__Task to complete__.
Print the data exactly. Omit the pictures.

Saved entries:
========================================================================
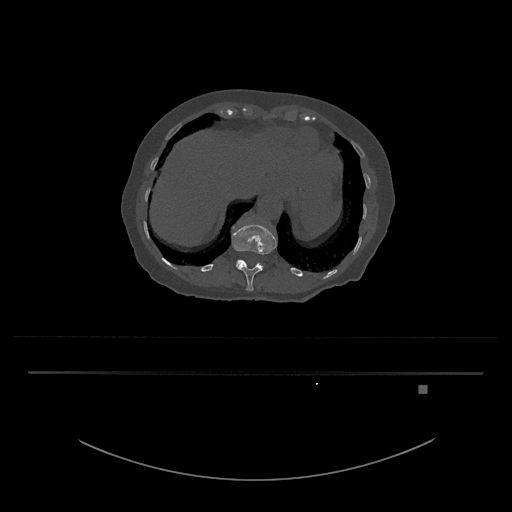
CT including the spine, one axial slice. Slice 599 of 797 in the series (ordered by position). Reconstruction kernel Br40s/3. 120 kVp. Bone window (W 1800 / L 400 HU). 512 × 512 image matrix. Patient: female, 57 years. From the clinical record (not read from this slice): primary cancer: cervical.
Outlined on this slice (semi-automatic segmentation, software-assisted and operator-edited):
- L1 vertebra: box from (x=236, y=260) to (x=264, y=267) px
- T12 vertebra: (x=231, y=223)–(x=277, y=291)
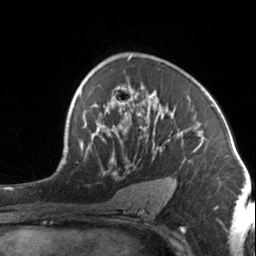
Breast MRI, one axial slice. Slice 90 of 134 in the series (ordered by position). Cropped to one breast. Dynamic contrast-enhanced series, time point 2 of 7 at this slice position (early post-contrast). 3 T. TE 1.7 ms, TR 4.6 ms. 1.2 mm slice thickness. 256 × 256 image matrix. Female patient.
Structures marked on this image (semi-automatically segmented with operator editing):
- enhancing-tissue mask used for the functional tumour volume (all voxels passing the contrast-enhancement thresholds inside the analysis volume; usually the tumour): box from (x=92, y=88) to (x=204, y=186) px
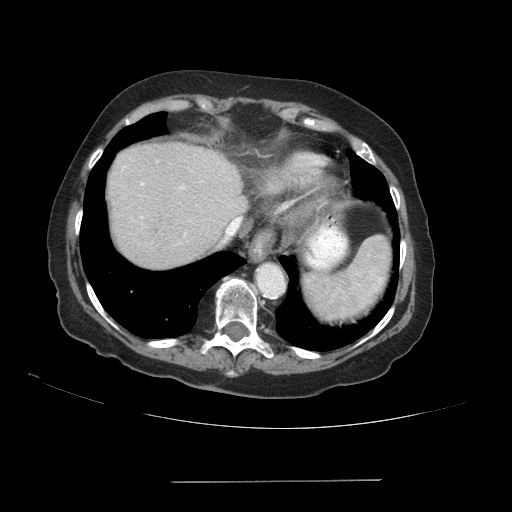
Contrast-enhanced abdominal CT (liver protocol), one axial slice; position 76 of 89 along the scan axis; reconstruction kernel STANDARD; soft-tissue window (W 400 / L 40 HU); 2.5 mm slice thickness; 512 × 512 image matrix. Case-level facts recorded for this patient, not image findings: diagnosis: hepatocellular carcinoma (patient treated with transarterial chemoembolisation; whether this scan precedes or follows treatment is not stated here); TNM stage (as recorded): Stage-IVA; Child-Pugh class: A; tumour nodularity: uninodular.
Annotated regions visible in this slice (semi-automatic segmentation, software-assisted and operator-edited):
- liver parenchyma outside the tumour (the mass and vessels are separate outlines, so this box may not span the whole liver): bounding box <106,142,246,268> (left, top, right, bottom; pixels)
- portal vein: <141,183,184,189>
========================================================================
__Exercise solution__.
CT including the spine, one axial slice. Slice 599 of 797 in the series (ordered by position). Reconstruction kernel Br40s/3. 120 kVp. Bone window (W 1800 / L 400 HU). 512 × 512 image matrix. Patient: female, 57 years. From the clinical record (not read from this slice): primary cancer: cervical.
Outlined on this slice (semi-automatic segmentation, software-assisted and operator-edited):
- L1 vertebra: box from (x=236, y=260) to (x=264, y=267) px
- T12 vertebra: (x=231, y=223)–(x=277, y=291)
Breast MRI, one axial slice. Slice 90 of 134 in the series (ordered by position). Cropped to one breast. Dynamic contrast-enhanced series, time point 2 of 7 at this slice position (early post-contrast). 3 T. TE 1.7 ms, TR 4.6 ms. 1.2 mm slice thickness. 256 × 256 image matrix. Female patient.
Structures marked on this image (semi-automatically segmented with operator editing):
- enhancing-tissue mask used for the functional tumour volume (all voxels passing the contrast-enhancement thresholds inside the analysis volume; usually the tumour): box from (x=92, y=88) to (x=204, y=186) px
Contrast-enhanced abdominal CT (liver protocol), one axial slice; position 76 of 89 along the scan axis; reconstruction kernel STANDARD; soft-tissue window (W 400 / L 40 HU); 2.5 mm slice thickness; 512 × 512 image matrix. Case-level facts recorded for this patient, not image findings: diagnosis: hepatocellular carcinoma (patient treated with transarterial chemoembolisation; whether this scan precedes or follows treatment is not stated here); TNM stage (as recorded): Stage-IVA; Child-Pugh class: A; tumour nodularity: uninodular.
Annotated regions visible in this slice (semi-automatic segmentation, software-assisted and operator-edited):
- liver parenchyma outside the tumour (the mass and vessels are separate outlines, so this box may not span the whole liver): bounding box <106,142,246,268> (left, top, right, bottom; pixels)
- portal vein: <141,183,184,189>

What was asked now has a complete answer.